T.H. White is the author best known for writing The Once and Future King, the best-known modern retelling of the Arthurian romances. As a facet used to tell MacDonald’s story, however, White features as the author of The Goshawk, White’s youthful book describing his inept but heartfelt attempts to train a goshawk. Unlike MacDonald, White identifies with his hawk, seeing it as a means of connecting with aristocratic British privilege and the heteronormative desire and mastery over nature that such privilege suggests. As a gay man who grew up in fear of revealing his sexuality to his unpredictable and occasionally violent parents, this privilege was elusive, and he took the loss of his hawk terribly personally because it cut him off from his constructed identity.
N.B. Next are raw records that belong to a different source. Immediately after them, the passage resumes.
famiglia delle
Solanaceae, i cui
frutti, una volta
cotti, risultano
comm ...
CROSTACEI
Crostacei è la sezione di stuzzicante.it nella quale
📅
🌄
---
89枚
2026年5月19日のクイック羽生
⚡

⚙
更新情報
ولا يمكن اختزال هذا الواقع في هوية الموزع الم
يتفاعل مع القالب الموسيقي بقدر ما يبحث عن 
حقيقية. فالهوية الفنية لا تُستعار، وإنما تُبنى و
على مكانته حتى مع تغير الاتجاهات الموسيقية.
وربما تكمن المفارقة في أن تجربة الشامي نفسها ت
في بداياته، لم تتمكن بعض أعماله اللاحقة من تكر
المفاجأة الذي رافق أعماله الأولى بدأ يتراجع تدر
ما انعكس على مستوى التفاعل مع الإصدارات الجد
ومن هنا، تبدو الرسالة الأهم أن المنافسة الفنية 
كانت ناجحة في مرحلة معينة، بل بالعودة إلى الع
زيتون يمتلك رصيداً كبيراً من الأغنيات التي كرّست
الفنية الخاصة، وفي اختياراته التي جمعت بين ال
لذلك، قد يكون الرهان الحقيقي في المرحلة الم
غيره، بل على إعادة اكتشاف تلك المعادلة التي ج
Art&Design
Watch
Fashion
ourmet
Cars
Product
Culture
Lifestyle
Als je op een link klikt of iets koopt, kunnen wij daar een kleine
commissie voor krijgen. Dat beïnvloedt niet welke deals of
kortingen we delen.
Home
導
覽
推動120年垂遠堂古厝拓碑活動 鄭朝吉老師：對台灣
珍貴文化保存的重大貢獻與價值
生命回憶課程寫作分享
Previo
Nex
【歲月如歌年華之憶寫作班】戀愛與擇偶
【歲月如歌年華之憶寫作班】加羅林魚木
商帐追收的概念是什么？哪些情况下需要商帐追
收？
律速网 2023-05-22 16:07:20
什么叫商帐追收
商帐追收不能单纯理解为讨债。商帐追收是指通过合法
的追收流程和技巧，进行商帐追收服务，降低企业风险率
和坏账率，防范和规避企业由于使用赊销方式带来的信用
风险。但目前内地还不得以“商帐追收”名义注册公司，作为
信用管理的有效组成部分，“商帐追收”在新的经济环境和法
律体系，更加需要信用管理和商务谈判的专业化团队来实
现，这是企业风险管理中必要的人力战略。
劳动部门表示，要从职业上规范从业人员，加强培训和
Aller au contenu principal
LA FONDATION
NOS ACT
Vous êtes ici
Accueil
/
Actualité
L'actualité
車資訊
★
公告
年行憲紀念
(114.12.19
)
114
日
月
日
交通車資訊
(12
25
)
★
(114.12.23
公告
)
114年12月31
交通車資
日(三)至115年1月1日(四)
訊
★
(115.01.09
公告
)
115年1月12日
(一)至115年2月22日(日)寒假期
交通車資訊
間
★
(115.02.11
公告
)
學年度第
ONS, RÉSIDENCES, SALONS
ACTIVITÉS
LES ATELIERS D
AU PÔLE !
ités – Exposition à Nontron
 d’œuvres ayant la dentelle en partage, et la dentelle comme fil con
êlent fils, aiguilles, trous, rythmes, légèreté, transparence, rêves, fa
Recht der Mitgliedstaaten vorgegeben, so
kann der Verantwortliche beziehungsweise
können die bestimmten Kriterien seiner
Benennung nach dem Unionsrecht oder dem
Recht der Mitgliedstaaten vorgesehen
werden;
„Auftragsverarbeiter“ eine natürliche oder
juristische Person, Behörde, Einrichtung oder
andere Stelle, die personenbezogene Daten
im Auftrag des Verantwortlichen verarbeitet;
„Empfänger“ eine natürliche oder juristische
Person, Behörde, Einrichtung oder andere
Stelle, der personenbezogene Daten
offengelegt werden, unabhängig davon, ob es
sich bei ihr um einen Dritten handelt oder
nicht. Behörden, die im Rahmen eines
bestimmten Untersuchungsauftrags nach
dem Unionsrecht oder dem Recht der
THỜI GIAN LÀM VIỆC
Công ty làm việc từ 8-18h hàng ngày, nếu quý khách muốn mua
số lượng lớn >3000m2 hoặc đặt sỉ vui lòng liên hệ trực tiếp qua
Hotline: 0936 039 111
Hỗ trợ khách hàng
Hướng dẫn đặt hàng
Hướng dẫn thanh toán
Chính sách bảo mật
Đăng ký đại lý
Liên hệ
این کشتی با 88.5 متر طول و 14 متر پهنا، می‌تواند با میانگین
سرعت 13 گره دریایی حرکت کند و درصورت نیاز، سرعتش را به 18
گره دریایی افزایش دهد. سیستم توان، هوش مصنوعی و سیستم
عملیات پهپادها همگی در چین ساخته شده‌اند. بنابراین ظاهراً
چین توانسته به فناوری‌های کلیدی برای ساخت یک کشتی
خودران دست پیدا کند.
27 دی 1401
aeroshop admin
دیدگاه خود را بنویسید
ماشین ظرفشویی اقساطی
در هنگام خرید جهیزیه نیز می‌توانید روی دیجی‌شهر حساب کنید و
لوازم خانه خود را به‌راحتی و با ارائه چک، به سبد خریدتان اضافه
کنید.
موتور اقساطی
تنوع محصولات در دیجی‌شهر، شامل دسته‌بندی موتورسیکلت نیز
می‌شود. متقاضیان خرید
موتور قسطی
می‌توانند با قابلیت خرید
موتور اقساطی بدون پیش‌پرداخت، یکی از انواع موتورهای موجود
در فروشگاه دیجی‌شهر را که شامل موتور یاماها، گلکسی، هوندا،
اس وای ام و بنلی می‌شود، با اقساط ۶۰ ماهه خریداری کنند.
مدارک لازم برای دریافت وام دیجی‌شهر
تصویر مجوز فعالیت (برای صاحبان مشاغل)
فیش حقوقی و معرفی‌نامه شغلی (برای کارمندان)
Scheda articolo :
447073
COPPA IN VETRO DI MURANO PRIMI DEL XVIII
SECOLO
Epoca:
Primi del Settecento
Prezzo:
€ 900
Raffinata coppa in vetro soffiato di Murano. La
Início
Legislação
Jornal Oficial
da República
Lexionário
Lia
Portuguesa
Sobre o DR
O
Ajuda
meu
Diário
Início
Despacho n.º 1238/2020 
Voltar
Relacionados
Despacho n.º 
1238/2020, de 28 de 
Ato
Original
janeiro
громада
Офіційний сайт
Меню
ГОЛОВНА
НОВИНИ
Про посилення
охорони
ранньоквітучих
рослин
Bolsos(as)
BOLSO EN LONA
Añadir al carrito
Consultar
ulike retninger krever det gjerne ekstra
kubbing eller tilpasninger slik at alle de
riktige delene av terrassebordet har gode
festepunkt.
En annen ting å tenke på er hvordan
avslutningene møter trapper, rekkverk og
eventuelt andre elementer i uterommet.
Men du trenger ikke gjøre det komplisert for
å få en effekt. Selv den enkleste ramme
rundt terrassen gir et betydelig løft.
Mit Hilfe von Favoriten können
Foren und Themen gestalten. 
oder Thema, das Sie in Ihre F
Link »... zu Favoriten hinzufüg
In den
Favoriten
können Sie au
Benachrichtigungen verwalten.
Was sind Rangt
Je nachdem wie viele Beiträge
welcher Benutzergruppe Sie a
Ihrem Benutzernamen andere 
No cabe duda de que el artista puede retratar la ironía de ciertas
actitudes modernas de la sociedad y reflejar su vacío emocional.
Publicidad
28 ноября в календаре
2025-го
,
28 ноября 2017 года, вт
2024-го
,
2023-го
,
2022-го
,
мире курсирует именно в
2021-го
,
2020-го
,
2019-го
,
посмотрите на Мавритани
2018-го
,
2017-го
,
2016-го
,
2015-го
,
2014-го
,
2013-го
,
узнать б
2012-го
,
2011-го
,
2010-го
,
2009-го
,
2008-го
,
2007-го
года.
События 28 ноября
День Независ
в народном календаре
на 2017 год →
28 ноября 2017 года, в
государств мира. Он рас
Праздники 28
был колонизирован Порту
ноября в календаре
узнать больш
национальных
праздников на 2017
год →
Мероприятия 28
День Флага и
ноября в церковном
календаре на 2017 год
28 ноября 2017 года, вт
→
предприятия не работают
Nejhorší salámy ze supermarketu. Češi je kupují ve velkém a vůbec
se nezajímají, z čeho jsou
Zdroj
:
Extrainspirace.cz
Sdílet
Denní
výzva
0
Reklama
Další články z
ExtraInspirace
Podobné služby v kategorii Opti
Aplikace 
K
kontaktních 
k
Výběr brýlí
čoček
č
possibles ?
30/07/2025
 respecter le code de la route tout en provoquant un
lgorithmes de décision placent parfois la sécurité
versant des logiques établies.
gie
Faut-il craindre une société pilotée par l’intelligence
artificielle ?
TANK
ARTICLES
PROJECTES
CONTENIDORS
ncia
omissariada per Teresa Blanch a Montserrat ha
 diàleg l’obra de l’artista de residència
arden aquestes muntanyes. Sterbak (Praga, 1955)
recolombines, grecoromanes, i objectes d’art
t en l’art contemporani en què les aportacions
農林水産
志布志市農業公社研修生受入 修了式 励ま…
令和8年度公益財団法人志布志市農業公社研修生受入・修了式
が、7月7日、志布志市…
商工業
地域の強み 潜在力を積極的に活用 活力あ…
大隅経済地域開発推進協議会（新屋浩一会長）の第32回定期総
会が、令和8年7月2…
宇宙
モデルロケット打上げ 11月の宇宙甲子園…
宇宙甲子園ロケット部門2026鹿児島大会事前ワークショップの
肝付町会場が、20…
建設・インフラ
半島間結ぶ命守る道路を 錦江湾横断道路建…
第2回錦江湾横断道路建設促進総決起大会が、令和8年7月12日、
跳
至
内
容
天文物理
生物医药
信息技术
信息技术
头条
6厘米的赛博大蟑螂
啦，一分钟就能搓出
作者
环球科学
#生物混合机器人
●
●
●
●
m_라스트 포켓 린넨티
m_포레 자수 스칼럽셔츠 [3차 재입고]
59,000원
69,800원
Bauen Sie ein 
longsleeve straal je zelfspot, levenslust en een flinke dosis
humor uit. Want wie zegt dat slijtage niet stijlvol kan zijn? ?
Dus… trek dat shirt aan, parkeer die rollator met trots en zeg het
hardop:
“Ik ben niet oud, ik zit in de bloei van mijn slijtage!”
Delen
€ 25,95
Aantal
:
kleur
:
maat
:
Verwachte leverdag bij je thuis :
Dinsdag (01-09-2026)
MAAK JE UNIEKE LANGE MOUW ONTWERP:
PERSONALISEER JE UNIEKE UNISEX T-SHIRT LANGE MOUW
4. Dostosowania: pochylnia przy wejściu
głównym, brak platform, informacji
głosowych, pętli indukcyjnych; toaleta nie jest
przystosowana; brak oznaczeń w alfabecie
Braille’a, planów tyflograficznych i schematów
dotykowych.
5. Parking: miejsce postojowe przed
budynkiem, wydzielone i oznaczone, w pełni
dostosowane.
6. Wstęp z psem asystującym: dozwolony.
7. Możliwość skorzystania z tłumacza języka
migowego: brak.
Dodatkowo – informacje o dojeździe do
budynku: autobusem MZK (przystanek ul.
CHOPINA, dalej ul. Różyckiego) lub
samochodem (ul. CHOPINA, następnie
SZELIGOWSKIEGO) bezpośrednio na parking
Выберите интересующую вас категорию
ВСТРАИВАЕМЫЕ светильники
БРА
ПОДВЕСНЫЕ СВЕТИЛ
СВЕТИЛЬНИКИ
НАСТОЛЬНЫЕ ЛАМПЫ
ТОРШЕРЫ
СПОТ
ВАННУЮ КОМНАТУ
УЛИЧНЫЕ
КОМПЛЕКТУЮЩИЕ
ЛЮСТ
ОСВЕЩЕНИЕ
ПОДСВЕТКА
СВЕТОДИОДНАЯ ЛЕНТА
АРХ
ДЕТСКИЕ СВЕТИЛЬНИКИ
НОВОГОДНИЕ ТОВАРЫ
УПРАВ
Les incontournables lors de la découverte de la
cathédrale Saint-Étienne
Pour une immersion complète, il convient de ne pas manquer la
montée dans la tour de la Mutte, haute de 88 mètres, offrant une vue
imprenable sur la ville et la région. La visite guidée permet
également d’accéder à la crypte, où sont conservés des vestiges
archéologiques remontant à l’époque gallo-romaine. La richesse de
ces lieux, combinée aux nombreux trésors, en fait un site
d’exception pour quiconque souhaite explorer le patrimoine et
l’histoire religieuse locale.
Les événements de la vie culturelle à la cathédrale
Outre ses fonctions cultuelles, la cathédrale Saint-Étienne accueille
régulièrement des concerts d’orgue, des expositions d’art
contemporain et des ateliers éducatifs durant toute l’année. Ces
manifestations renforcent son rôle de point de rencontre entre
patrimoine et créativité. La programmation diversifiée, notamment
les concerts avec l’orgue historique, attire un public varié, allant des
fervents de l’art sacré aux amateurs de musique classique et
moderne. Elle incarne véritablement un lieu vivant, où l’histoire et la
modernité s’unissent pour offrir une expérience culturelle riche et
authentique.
He was able to reclaim that experience and identity through writing what many critics, including MacDonald, regard as a masterpiece. The Goshawk, in a sense, reclaims White’s lost hawk through meditations on history, psychology and nature. His experience continued to inform his best-known work, as well. The Once and Future King contains observations gained during his experience with falconry.

Alisdair MacDonald

Alisdair MacDonald is MacDonald’s father who died soon before the events of this book. He was a loving father to his daughter and a respected name in London photojournalism. Through her father, MacDonald learned to see the world as through a photographer’s eye, carefully framing the world from the safety of carefully selected vantage points. Her father collated several interests in municipal engineering, nature, and crime within his photographic lens. This lens, MacDonald states, was a form of security during periods of doubt, much like her own interest in falconry and books. His life as a well-loved photojournalist inspires her to remember his life instead of his death and reach out to people as her father did.

Alisdair’s personality developed during the privations of World War II, when German bombers devastated the English landscape and led to widespread fear and insecurity. Just a small boy at the time, Alisdair processed this fear by learning to identify and catalog planes in flight, a habit he retained long into adulthood. MacDonald takes lessons from this work as she processes her own fear and doubt about her father’s passing.